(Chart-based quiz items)
════

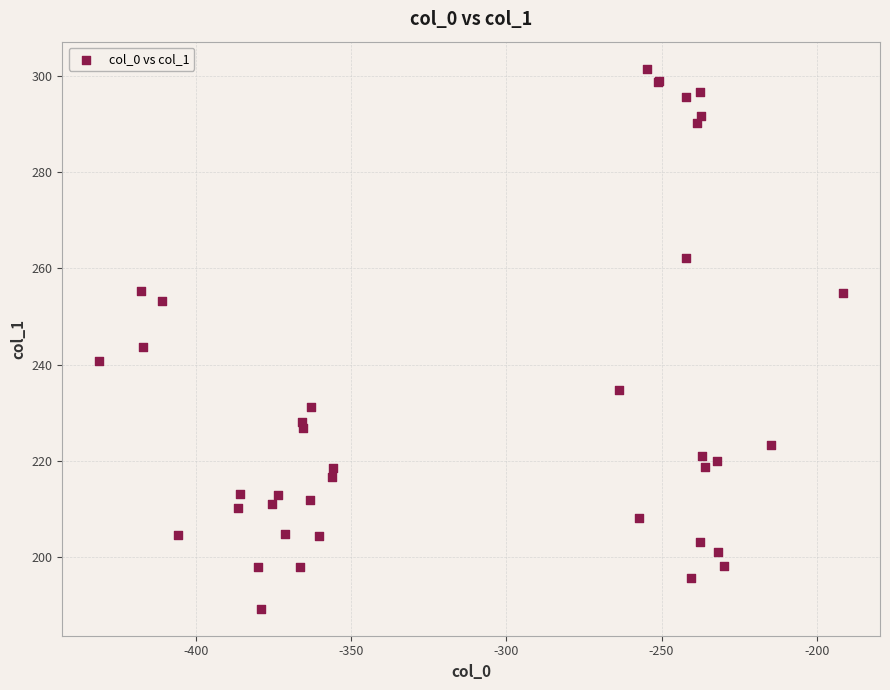

What Y value in the scatter plot is closest to 245?

243.7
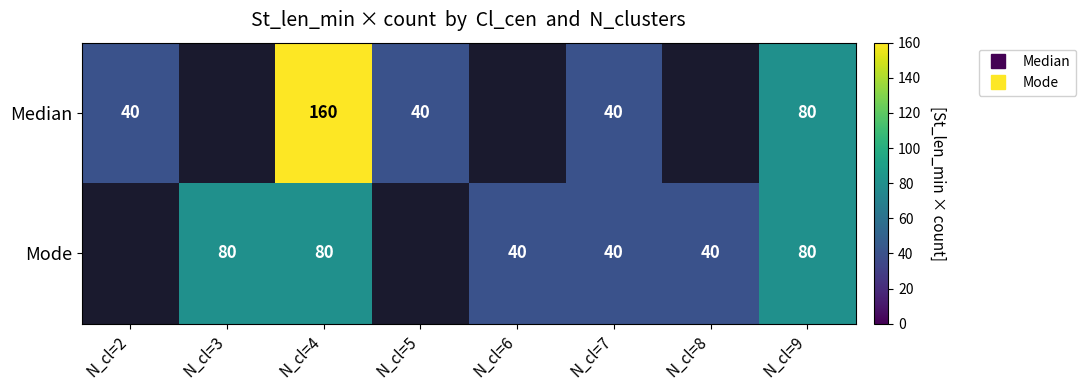

What value does the Mode series have at N_cl=6?

40.0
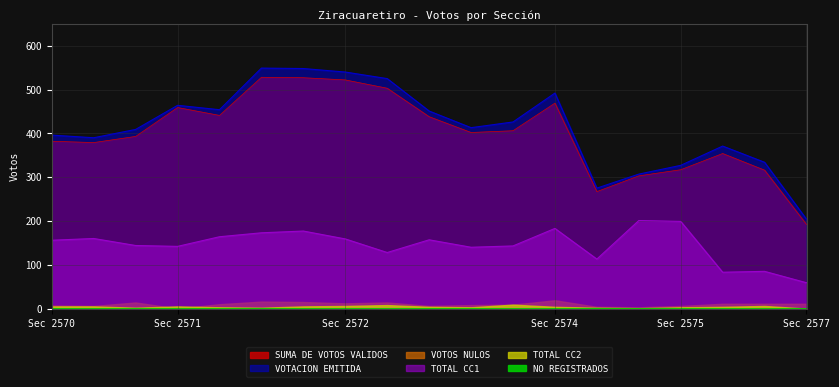

How many interior local peaks does the SUMA DE VOTOS VALIDOS series have?

4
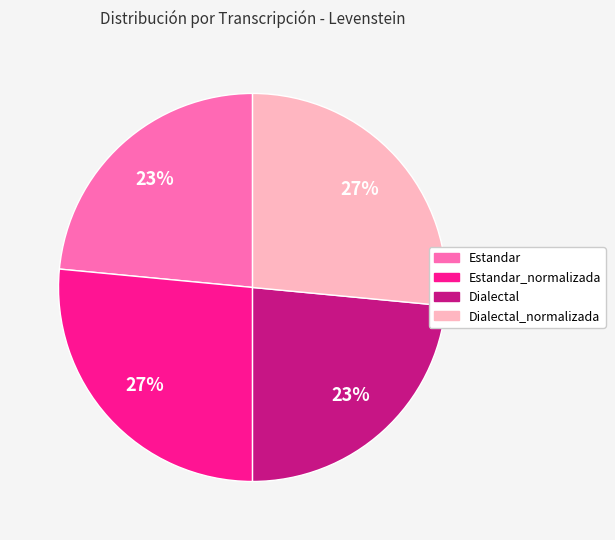

To the nearest percent, what is the average slice percentage?

25%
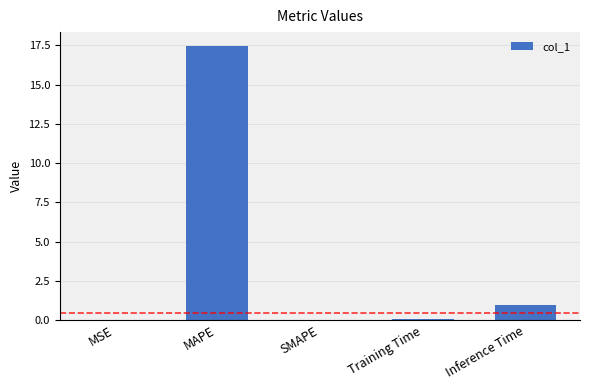

What is the maximum value shown in the chart?

17.5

════

TRY IT.
Can you print all of the records above verbatim, leaving the pictures out?

REPLY TO THE EXERCISE.
What Y value in the scatter plot is closest to 245?

243.7

What value does the Mode series have at N_cl=6?

40.0

How many interior local peaks does the SUMA DE VOTOS VALIDOS series have?

4

To the nearest percent, what is the average slice percentage?

25%

What is the maximum value shown in the chart?

17.5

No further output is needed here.